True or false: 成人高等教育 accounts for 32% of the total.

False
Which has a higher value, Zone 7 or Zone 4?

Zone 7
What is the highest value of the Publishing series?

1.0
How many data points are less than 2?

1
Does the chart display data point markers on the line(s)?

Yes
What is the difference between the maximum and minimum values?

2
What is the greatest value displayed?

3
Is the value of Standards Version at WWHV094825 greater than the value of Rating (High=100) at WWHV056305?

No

---

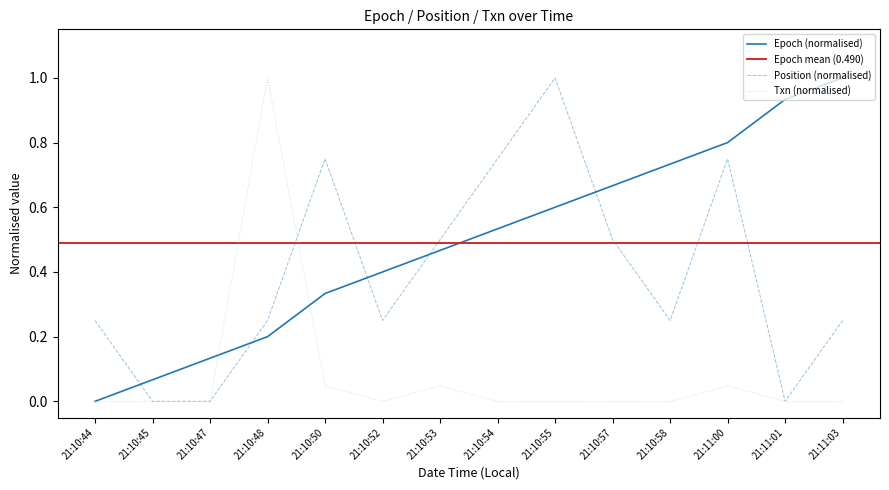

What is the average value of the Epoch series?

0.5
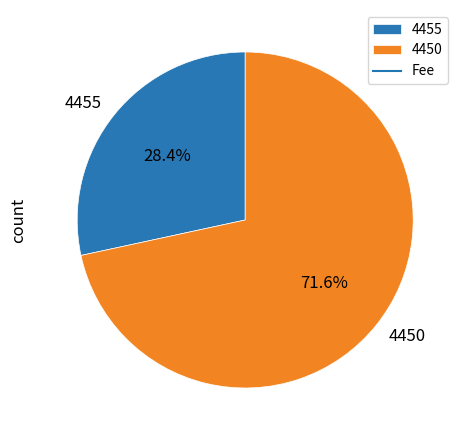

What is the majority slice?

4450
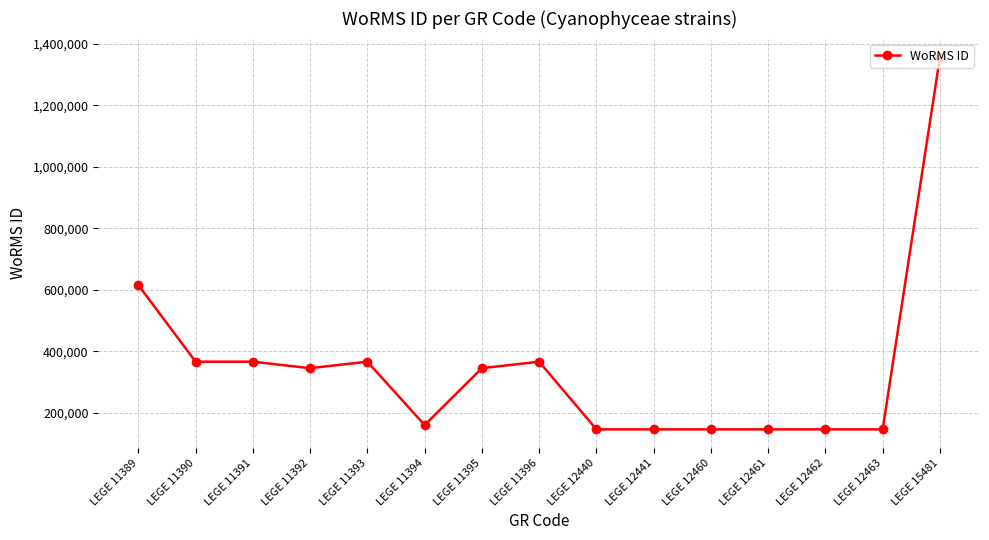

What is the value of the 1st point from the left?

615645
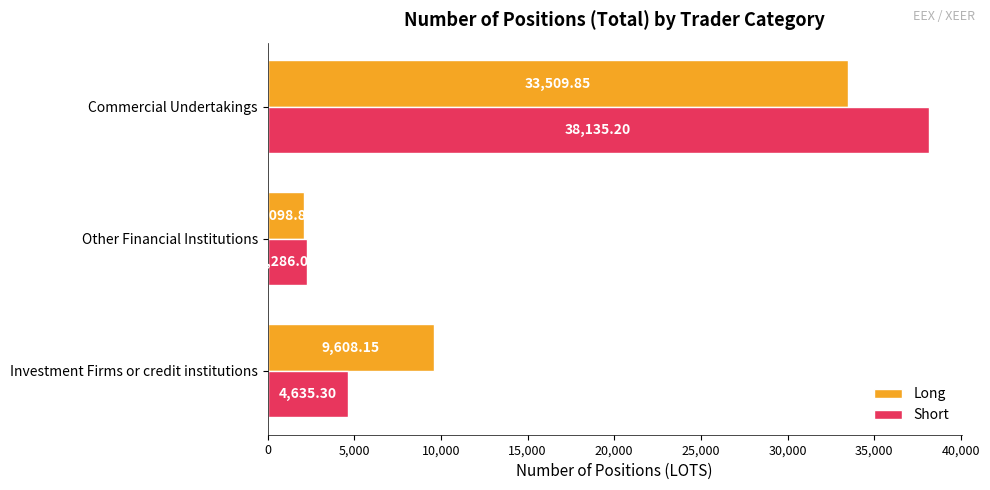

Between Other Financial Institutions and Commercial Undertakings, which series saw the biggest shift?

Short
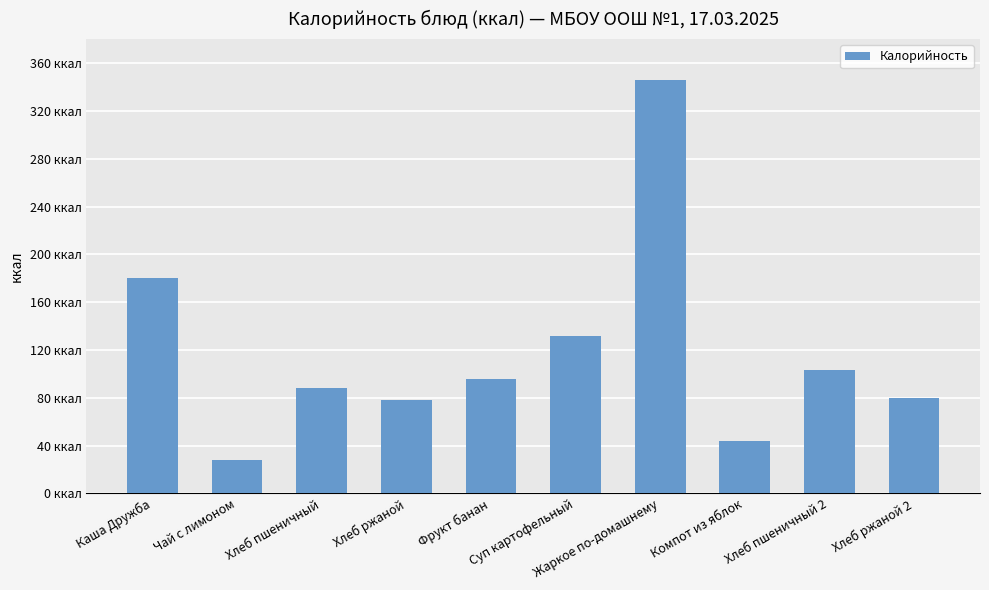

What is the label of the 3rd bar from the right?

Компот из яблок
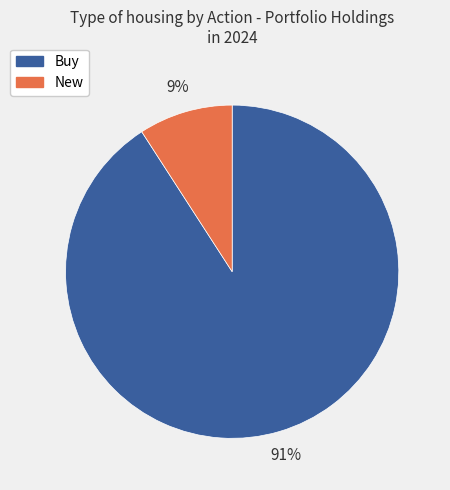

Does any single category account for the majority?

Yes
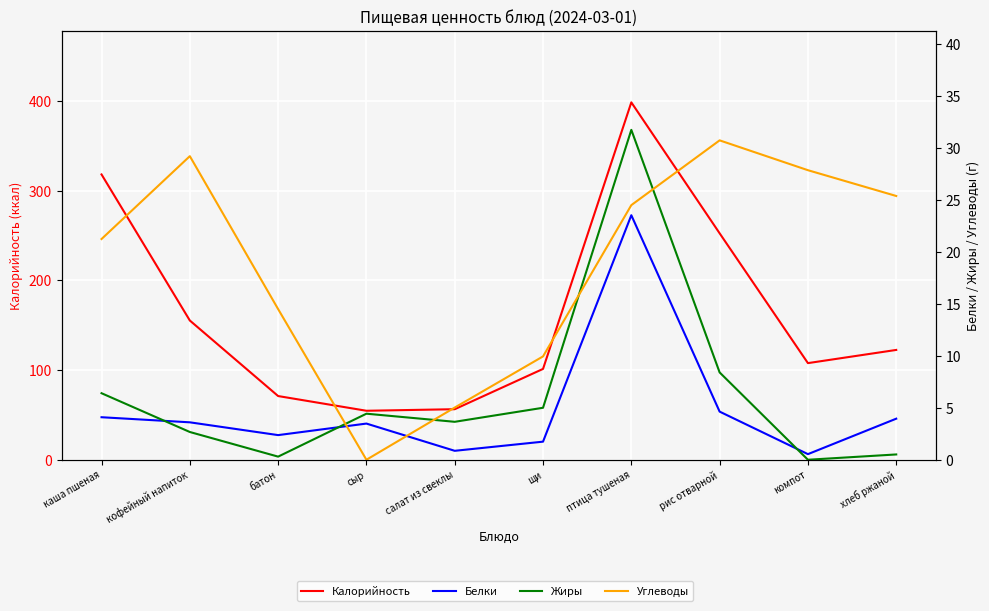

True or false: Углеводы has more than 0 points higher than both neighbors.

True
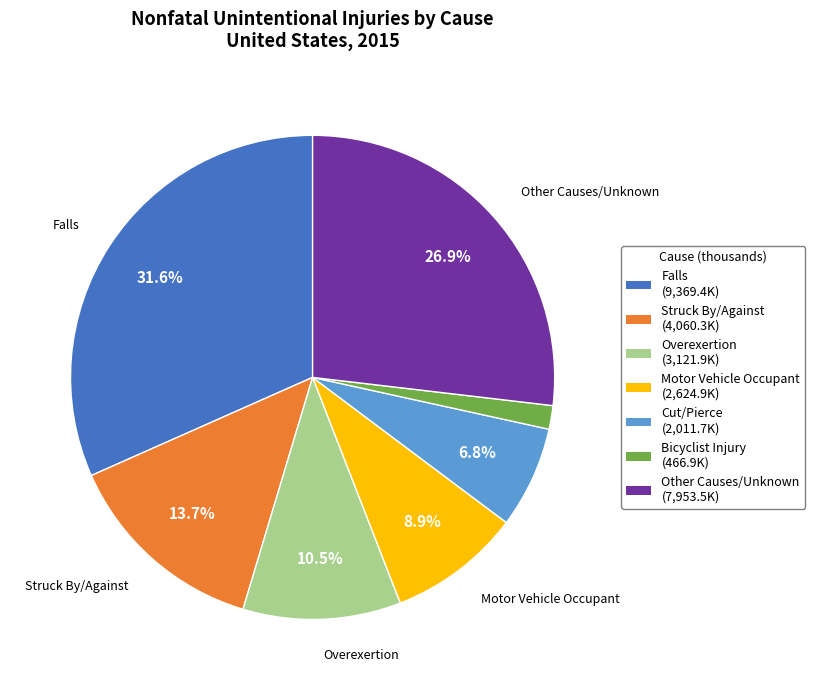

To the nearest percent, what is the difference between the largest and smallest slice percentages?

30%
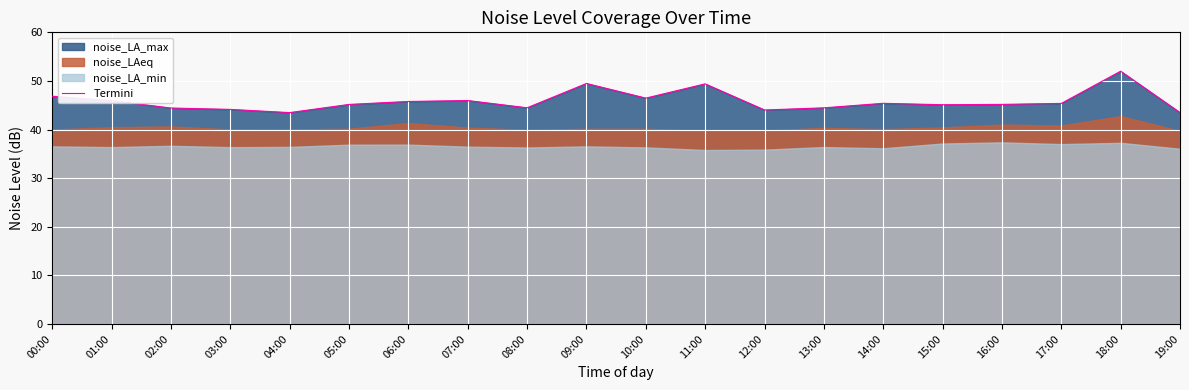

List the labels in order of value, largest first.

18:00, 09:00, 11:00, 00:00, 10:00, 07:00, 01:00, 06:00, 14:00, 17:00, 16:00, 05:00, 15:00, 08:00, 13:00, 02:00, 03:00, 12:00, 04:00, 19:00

--

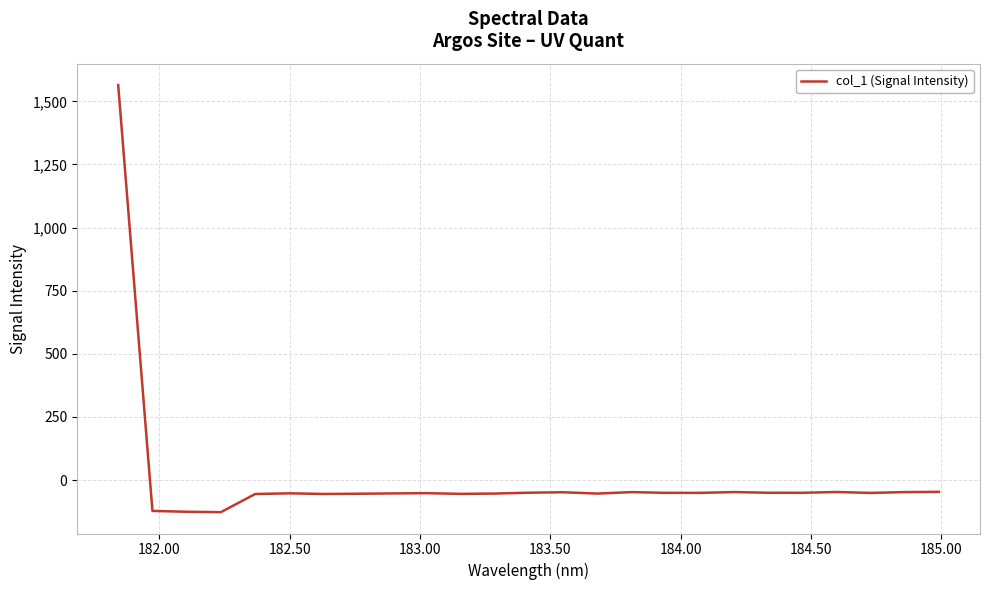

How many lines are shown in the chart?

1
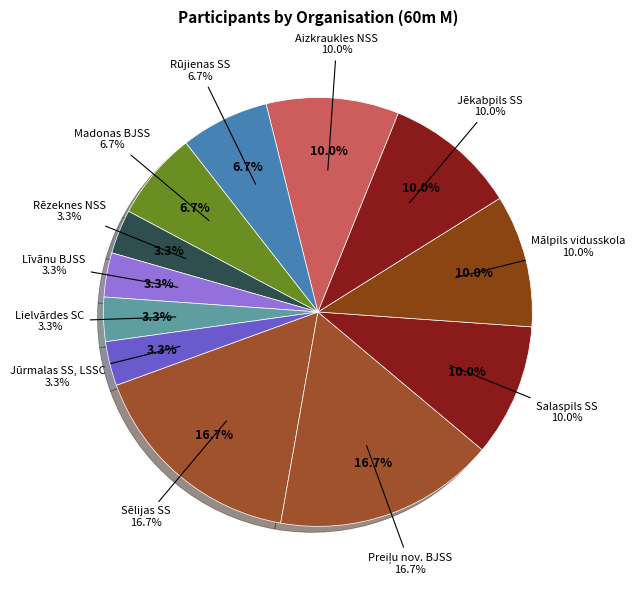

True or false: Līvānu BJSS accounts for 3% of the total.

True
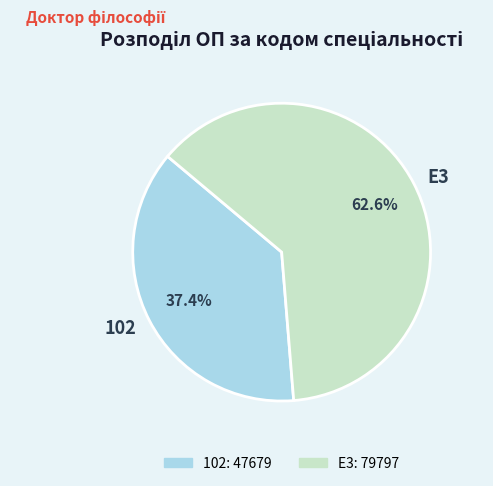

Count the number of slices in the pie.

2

What to do → How many lines in the rows above contain the string "points"? Give only the number.

Expected answer → 2